((
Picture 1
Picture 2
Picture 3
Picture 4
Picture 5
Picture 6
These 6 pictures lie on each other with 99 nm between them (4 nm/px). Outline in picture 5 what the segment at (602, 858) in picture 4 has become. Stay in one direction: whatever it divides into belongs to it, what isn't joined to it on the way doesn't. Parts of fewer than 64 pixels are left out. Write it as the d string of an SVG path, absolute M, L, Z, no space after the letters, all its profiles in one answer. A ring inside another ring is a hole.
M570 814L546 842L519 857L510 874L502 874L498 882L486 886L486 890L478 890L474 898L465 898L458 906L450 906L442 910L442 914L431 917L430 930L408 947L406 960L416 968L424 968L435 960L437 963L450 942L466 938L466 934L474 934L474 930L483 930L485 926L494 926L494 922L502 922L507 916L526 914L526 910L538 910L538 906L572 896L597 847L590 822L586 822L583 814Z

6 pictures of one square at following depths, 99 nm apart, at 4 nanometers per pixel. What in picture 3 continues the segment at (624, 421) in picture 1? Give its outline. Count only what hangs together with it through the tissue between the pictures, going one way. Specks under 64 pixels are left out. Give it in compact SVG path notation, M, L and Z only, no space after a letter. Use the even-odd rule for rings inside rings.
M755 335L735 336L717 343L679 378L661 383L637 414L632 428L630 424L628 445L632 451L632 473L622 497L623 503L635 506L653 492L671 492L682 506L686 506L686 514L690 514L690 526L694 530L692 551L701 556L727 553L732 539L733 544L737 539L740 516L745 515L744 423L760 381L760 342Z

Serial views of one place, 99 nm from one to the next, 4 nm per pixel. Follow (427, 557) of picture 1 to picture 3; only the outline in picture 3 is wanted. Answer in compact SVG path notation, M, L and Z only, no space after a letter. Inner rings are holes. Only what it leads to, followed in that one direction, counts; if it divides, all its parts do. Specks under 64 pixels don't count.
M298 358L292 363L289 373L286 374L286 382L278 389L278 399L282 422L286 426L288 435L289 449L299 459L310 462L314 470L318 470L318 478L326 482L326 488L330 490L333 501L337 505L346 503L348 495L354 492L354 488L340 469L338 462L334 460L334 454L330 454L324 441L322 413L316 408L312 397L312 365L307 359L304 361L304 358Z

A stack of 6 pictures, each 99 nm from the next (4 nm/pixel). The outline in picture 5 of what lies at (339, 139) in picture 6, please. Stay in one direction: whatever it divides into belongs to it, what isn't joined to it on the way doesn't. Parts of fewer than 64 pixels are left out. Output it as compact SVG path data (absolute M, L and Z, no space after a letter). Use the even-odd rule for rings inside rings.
))
Exercise requirements
Transcribe the listing so that each line matches exactly.

Answer to this problem
Picture 1
Picture 2
Picture 3
Picture 4
Picture 5
Picture 6
These 6 pictures lie on each other with 99 nm between them (4 nm/px). Outline in picture 5 what the segment at (602, 858) in picture 4 has become. Stay in one direction: whatever it divides into belongs to it, what isn't joined to it on the way doesn't. Parts of fewer than 64 pixels are left out. Write it as the d string of an SVG path, absolute M, L, Z, no space after the letters, all its profiles in one answer. A ring inside another ring is a hole.
M570 814L546 842L519 857L510 874L502 874L498 882L486 886L486 890L478 890L474 898L465 898L458 906L450 906L442 910L442 914L431 917L430 930L408 947L406 960L416 968L424 968L435 960L437 963L450 942L466 938L466 934L474 934L474 930L483 930L485 926L494 926L494 922L502 922L507 916L526 914L526 910L538 910L538 906L572 896L597 847L590 822L586 822L583 814Z

6 pictures of one square at following depths, 99 nm apart, at 4 nanometers per pixel. What in picture 3 continues the segment at (624, 421) in picture 1? Give its outline. Count only what hangs together with it through the tissue between the pictures, going one way. Specks under 64 pixels are left out. Give it in compact SVG path notation, M, L and Z only, no space after a letter. Use the even-odd rule for rings inside rings.
M755 335L735 336L717 343L679 378L661 383L637 414L632 428L630 424L628 445L632 451L632 473L622 497L623 503L635 506L653 492L671 492L682 506L686 506L686 514L690 514L690 526L694 530L692 551L701 556L727 553L732 539L733 544L737 539L740 516L745 515L744 423L760 381L760 342Z

Serial views of one place, 99 nm from one to the next, 4 nm per pixel. Follow (427, 557) of picture 1 to picture 3; only the outline in picture 3 is wanted. Answer in compact SVG path notation, M, L and Z only, no space after a letter. Inner rings are holes. Only what it leads to, followed in that one direction, counts; if it divides, all its parts do. Specks under 64 pixels don't count.
M298 358L292 363L289 373L286 374L286 382L278 389L278 399L282 422L286 426L288 435L289 449L299 459L310 462L314 470L318 470L318 478L326 482L326 488L330 490L333 501L337 505L346 503L348 495L354 492L354 488L340 469L338 462L334 460L334 454L330 454L324 441L322 413L316 408L312 397L312 365L307 359L304 361L304 358Z

A stack of 6 pictures, each 99 nm from the next (4 nm/pixel). The outline in picture 5 of what lies at (339, 139) in picture 6, please. Stay in one direction: whatever it divides into belongs to it, what isn't joined to it on the way doesn't. Parts of fewer than 64 pixels are left out. Output it as compact SVG path data (absolute M, L and Z, no space after a letter). Use the even-odd rule for rings inside rings.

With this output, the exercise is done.